A Scandal in Bohemia 「ボヘミアの醜聞」 — 10

第1部の最終回です。

事件は,ボヘミア国王が以前,愛人アイリーン・アドラーといっしょに撮った写真を取り戻す,ということ。国王は別の女性と結婚することになり,おこったアイリーンがかつての情事を暴露すると脅している,らしい。

 

  <― 朗読

"To Clotilde Lothman von Saxe-Meningen, second daughter of the King of Scandinavia. You may know the strict principles of her family. She is herself the very soul of delicacy. A shadow of a doubt as to my conduct would bring the matter to an end."

"And Irene Adler?"

"Threatens to send them the photograph. And she will do it. I know that she will do it. You do not know her, but she has a soul of steel. She has the face of the most beautiful of women, and the mind of the most resolute of men. Rather than I should marry another woman, there are no lengths to which she would not go — none."

"You are sure that she has not sent it yet?"

"I am sure."

"And why?"

"Because she has said that she would send it on the day when the betrothal was publicly proclaimed. That will be next Monday."

"Oh, then we have three days yet," said Holmes with a yawn. "That is very fortunate, as I have one or two matters of importance to look into just at present. Your Majesty will, of course, stay in London for the present?"

"Certainly. You will find me at the Langham under the name of the Count Von Kramm."

"Then I shall drop you a line to let you know how we progress."

"Pray do so. I shall be all anxiety."

"Then, as to money?"

"You have carte blanche."

"Absolutely?"

"I tell you that I would give one of the provinces of my kingdom to have that photograph."

"And for present expenses?"

The King took a heavy chamois leather bag from under his cloak and laid it on the table.

"There are three hundred pounds in gold and seven hundred in notes," he said.

Holmes scribbled a receipt upon a sheet of his note-book and handed it to him.

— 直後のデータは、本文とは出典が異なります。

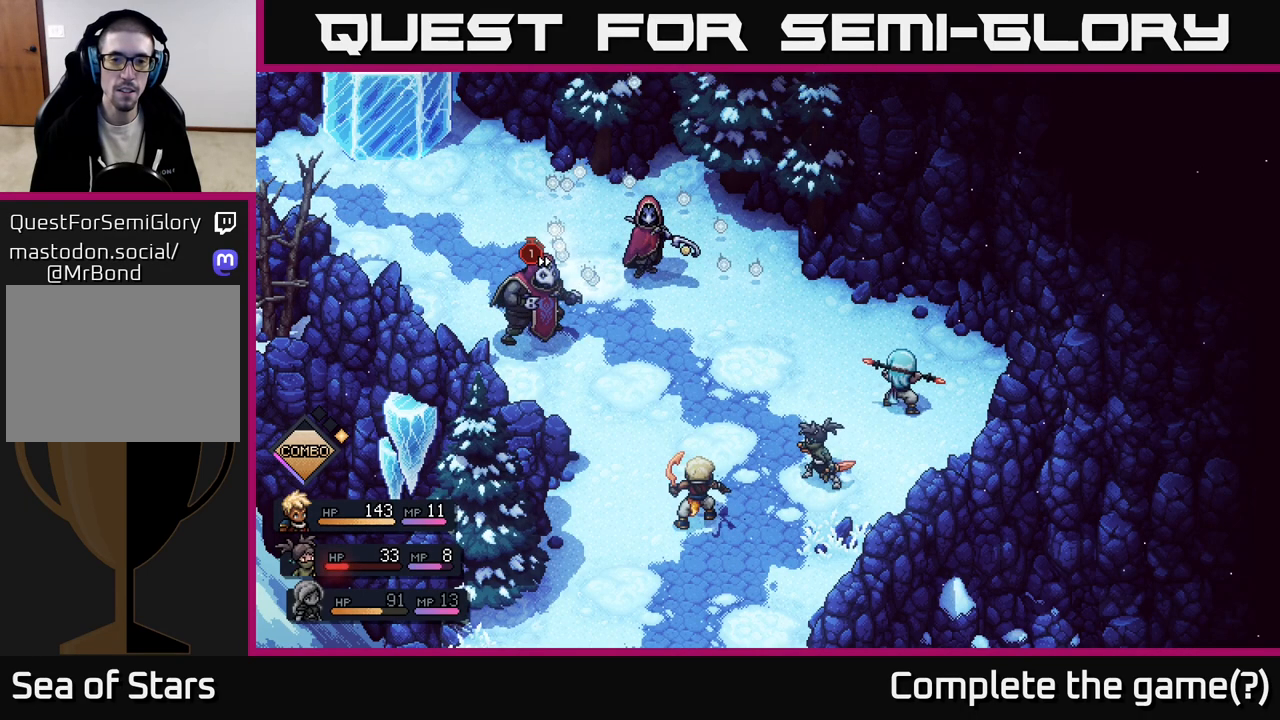
{"buttons": [], "left_stick": "center", "right_stick": "center", "events": []}
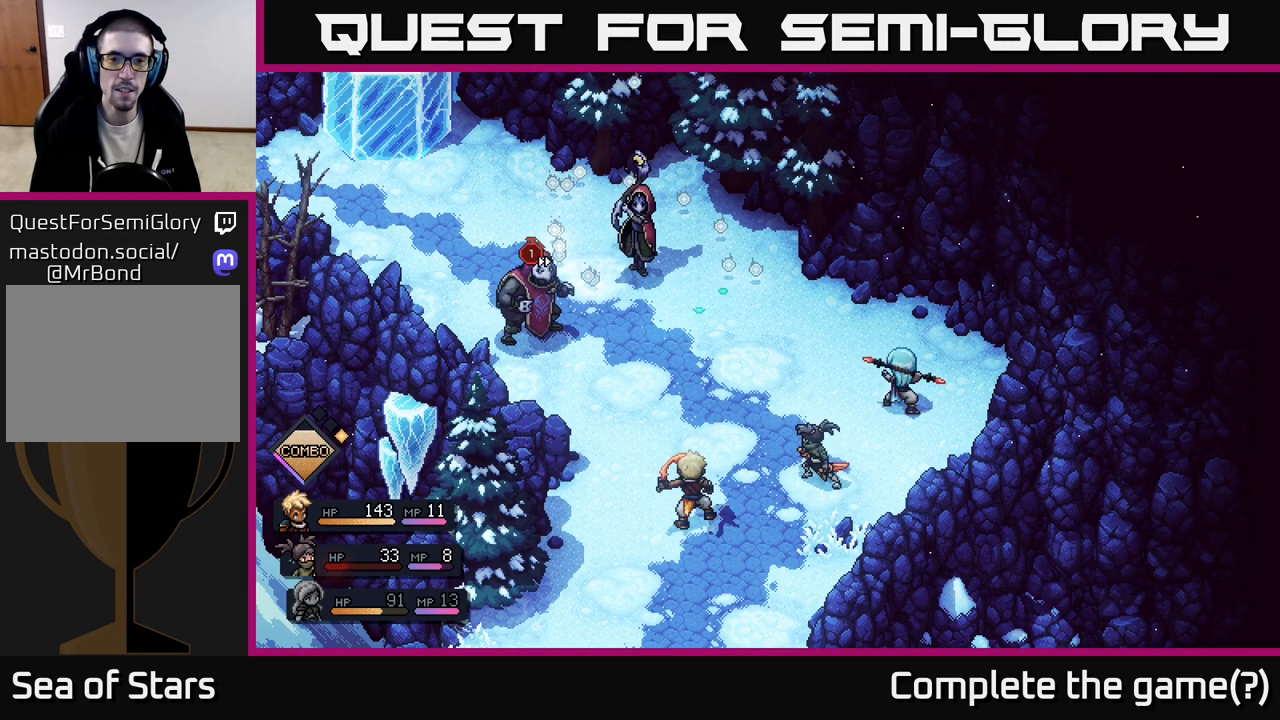
{"buttons": [], "left_stick": "center", "right_stick": "center", "events": []}
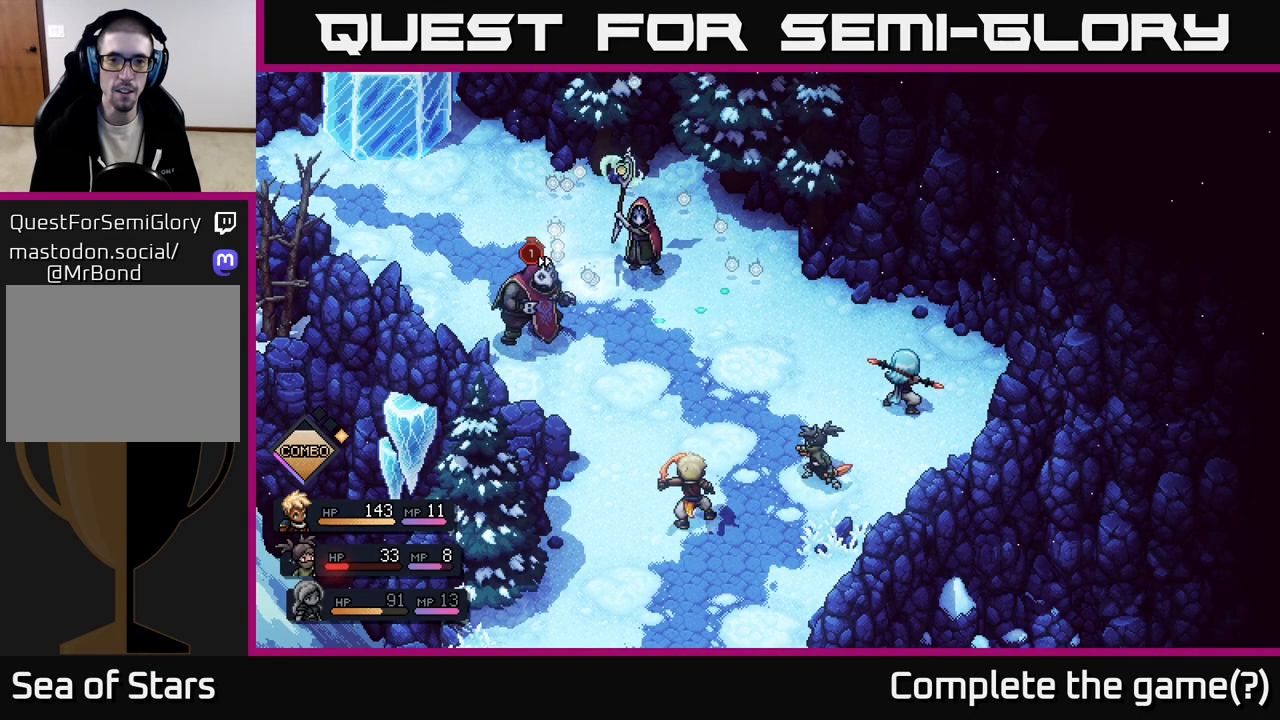
{"buttons": [], "left_stick": "center", "right_stick": "center", "events": []}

"And Mademoiselle’s address?" he asked.

"Is Briony Lodge, Serpentine Avenue, St. John’s Wood."

Holmes took a note of it. "One other question," said he. "Was the photograph a cabinet?"

"It was."

"Then, good-night, your Majesty, and I trust that we shall soon have some good news for you. And good-night, Watson," he added, as the wheels of the royal brougham rolled down the street. "If you will be good enough to call to-morrow afternoon at three o’clock I should like to chat this little matter over with you."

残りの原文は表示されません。